Of course it will be packed with the super-rich.
The super-rich are the top 0.1% or maybe 0.01% of the wealth statistics. These days ~14% of UK households are worth more than £1 million, so could afford a VG ticket if they wished to(*). 14% isn't super anything, even if they're richer than the average.
The super-rich buy a ticket on Soyuz or set up their own space program, they don't fly Virgin.
(*) Before anyone states the bleeding obvious, yes it might involve remortgaging or selling their house. Obviously every choice has an opportunity cost, which is why most of us wouldn't take a suborbital flight even if Branson wasn't involved.
I know a couple who are signed up (AFAIK they're the only married couple with both going, they certainly were a few years back when the Observer interviewed them). They're well off, they're Cambridge techies, but definitely not super rich(*). It's just that the husband has wanted to go into space since he was young and when he asked his wife she said "well, why not?"
(*) Not even a second home, never mind a yacht.
However, I often wonder if engineering mindsets could also reshape other areas, where rationality and the will and capability to make things work (instead of the opposite) often appears to be in short supply.

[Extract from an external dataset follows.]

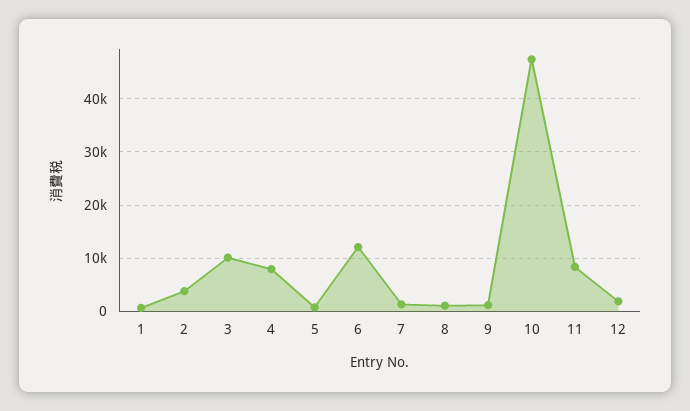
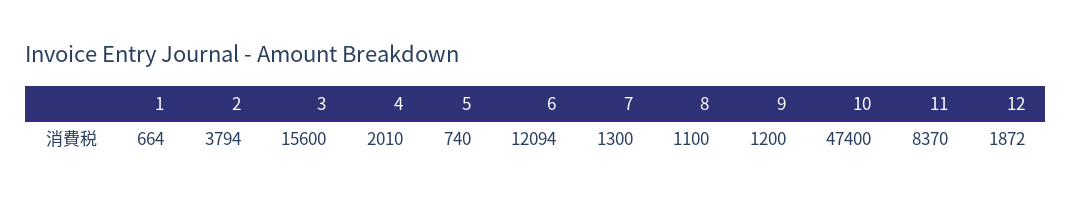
3: 10000 -> 15600
4: 8000 -> 2010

Politics comes to mind, national and international, where engineers are strongls underrepresented.
The problem is that politics involves people, and they are generally not too happy if you try to force on them an upload sequence that makes them operate in a different fashion. Hardware is a lot more biddable than meatware.
I once worked for a firm where the owner had a thing about equipment being left on and "wasting money".
I've found security guards particularly bad for this. When I worked for the MoD all our labs and offices had emergency power off buttons outside by the door and the night patrols would wander along hitting them, sometimes even when you had an "experiment running overnight, leave power on" sign. I also know of one university that shall remain nameless where a security guard turned off power to a lab for the Christmas break. It was the lab full of freezers containing expensively obtained ice core samples.